- Baisguri Location in West Bengal, India Baisguri Baisguri (India)
- Coordinates: 26°20′37″N 89°28′26″E﻿ / ﻿26.3437°N 89.4739°E
- Country: India
- State: West Bengal
- District: Cooch Behar

Area
- • Total: 1.5618 km^{2} (0.6030 sq mi)

Population (2011)
- • Total: 5,021
- • Density: 3,215/km^{2} (8,327/sq mi)
- Time zone: UTC+5:30 (IST)
- PIN: 736156
- Telephone/STD code: 03582
- Vehicle registration: WB
- Lok Sabha constituency: Cooch Behar
- Vidhan Sabha constituency: Cooch Behar Dakshin
- Website: coochbehar.gov.in

= Baisguri =

Baisguri is a census town in the Cooch Behar II CD block in the Cooch Behar Sadar subdivision of the Cooch Behar district in the state of West Bengal, India.

==Geography==

===Location===
Baisguri is located at .

===Area overview===
The map alongside shows the north-central part of the district.

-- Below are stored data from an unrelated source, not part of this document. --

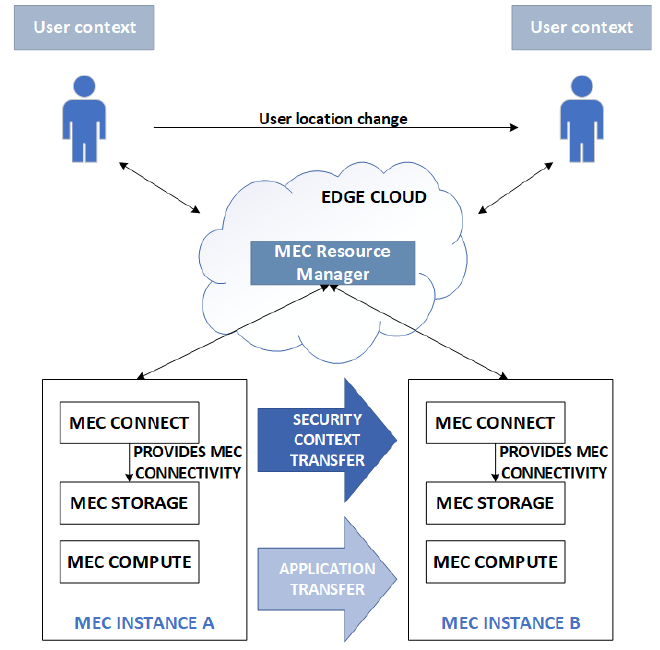
Figure 1. The scheme of security context transfer in the 5G edge computing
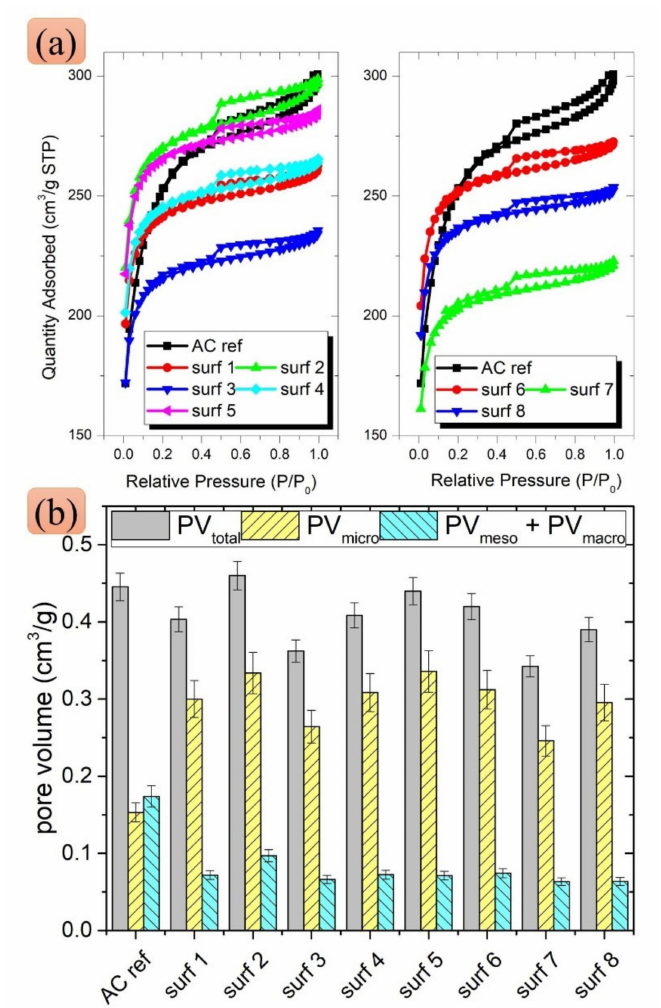
Figure 2. ( a ) N 2 adsorption–desorption isotherms at 77 K and ( b ) total pore volume (PV tot ), PV micro , and PV meso + PV macro of raw and surfactant-modified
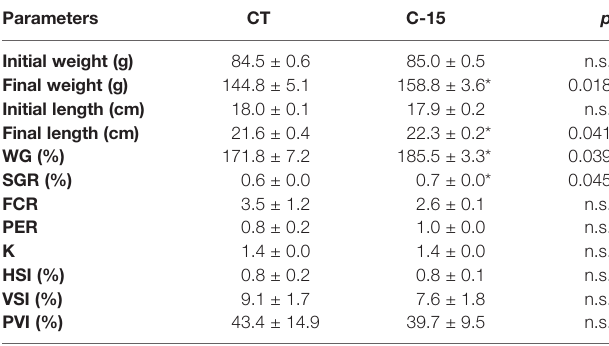
TABLE 3 | Growth performance and somatic indices of juvenile C. labrosus fed control (CT) and C-15 diets during 90 days. Parameters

In an overwhelming rural district, 22.08% of the population of the Cooch Behar Sadar subdivision lives in the urban areas and 77.92% lives in the rural areas. The entire district forms the flat alluvial flood plains of mighty rivers.

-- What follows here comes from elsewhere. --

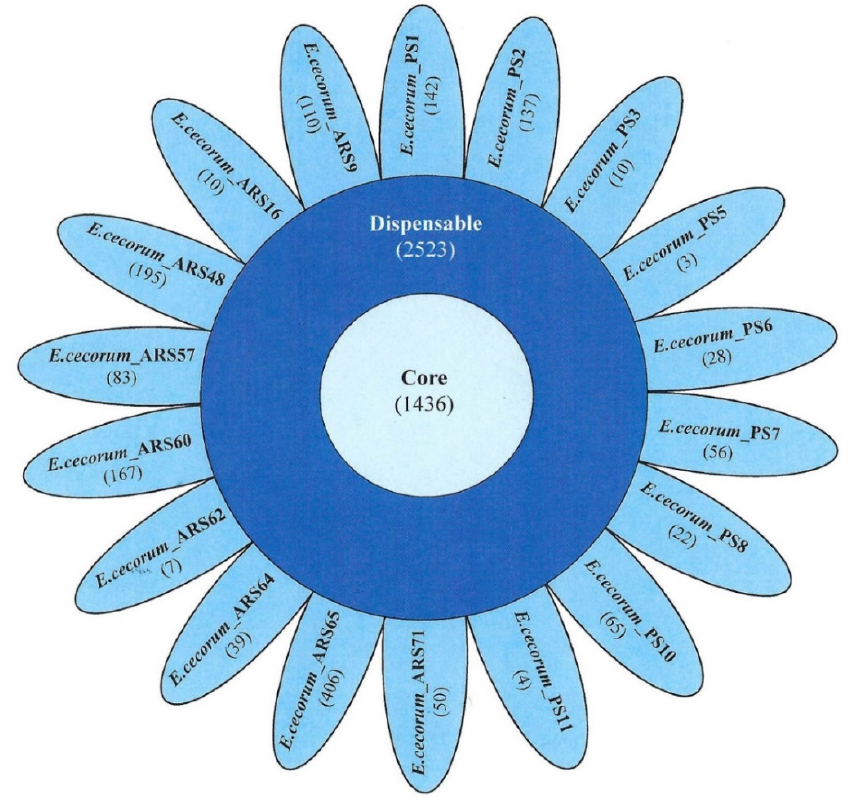
Figure 1. Venn diagram showing the pan-genome of 18 Enterococcus cecorum clinical (PS) and non-clinical (ARS) isolates from chicken. The number of core genes is the number of common genes shown in the center, while genes common between isolates are shown in the periphery (accessory genes). Each petal represents the unique genes in the respective isolates.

Note: The map alongside presents some of the notable locations in the subdivision. All places marked in the map are linked in the larger full screen map.

==Demographics==
As per the 2011 Census of India, Baisguri had a total population of 5,021. There were 2,577 (51%) males and 2,444 (49%) females. There were 518 persons in the age range of 0 to 6 years. The total number of literate people in Baisguri was 3,844 (85.37% of the population over 6 years).

==Infrastructure==
According to the District Census Handbook 2011, Koch Bihar, Baisguri covered an area of 1.5618 km^{2}. Among the civic amenities, the protected water supply involved overhead tank, tap water from treated sources, hand pumps. It had 483 electric connections. Among the medical facilities it had 1 hospital. Among the educational facilities it had 2 primary schools, 2 middle schools, 1 secondary school, 1 senior secondary school. It had the branch offices of 1 nationalised bank, 1 non- agricultural credit society.